Exercise goal.
Copy the material below word for word, from its first line through the line that contains "order: Asparagales", including both of those lines.

Data records.
++++
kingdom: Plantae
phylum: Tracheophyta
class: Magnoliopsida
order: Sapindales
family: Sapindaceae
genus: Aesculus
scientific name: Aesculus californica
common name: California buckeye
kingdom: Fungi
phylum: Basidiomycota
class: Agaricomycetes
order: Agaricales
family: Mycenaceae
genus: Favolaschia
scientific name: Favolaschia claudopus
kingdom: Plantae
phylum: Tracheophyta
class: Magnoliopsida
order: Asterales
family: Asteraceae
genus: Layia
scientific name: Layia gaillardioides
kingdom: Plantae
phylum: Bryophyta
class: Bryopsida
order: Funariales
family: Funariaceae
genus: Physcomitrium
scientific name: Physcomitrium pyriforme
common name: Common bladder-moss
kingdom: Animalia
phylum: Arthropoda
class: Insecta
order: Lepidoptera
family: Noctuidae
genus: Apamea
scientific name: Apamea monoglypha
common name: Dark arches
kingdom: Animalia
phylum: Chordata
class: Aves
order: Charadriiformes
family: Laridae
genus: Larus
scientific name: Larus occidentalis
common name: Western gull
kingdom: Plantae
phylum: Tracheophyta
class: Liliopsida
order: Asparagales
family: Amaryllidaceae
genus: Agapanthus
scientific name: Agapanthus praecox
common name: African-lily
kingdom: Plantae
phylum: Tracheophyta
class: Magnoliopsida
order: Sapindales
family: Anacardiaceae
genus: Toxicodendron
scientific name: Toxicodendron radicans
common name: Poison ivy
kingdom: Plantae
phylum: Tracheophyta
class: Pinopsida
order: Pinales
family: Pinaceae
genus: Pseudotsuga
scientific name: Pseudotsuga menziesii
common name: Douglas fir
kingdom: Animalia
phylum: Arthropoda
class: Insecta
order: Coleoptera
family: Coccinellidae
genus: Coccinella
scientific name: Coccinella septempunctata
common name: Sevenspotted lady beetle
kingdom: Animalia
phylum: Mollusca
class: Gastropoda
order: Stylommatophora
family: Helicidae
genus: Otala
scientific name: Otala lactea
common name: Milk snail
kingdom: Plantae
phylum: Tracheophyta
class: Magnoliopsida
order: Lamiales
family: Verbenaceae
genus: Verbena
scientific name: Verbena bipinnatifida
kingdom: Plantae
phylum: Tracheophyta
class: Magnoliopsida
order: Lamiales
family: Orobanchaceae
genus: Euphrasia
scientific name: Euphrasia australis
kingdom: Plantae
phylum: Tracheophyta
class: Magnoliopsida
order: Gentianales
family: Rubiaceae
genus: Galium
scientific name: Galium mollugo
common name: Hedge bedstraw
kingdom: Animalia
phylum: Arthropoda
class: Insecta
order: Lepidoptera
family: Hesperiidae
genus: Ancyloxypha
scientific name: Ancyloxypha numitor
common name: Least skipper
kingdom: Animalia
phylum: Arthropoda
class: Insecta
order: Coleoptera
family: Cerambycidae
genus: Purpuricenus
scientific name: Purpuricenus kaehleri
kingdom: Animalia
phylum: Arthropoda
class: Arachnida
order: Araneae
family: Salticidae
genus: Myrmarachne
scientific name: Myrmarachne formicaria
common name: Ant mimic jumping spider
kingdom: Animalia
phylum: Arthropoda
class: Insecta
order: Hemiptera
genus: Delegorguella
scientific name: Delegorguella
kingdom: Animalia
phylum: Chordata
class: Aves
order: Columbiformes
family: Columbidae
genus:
++++
Solved exercise.
kingdom: Plantae
phylum: Tracheophyta
class: Magnoliopsida
order: Sapindales
family: Sapindaceae
genus: Aesculus
scientific name: Aesculus californica
common name: California buckeye
kingdom: Fungi
phylum: Basidiomycota
class: Agaricomycetes
order: Agaricales
family: Mycenaceae
genus: Favolaschia
scientific name: Favolaschia claudopus
kingdom: Plantae
phylum: Tracheophyta
class: Magnoliopsida
order: Asterales
family: Asteraceae
genus: Layia
scientific name: Layia gaillardioides
kingdom: Plantae
phylum: Bryophyta
class: Bryopsida
order: Funariales
family: Funariaceae
genus: Physcomitrium
scientific name: Physcomitrium pyriforme
common name: Common bladder-moss
kingdom: Animalia
phylum: Arthropoda
class: Insecta
order: Lepidoptera
family: Noctuidae
genus: Apamea
scientific name: Apamea monoglypha
common name: Dark arches
kingdom: Animalia
phylum: Chordata
class: Aves
order: Charadriiformes
family: Laridae
genus: Larus
scientific name: Larus occidentalis
common name: Western gull
kingdom: Plantae
phylum: Tracheophyta
class: Liliopsida
order: Asparagales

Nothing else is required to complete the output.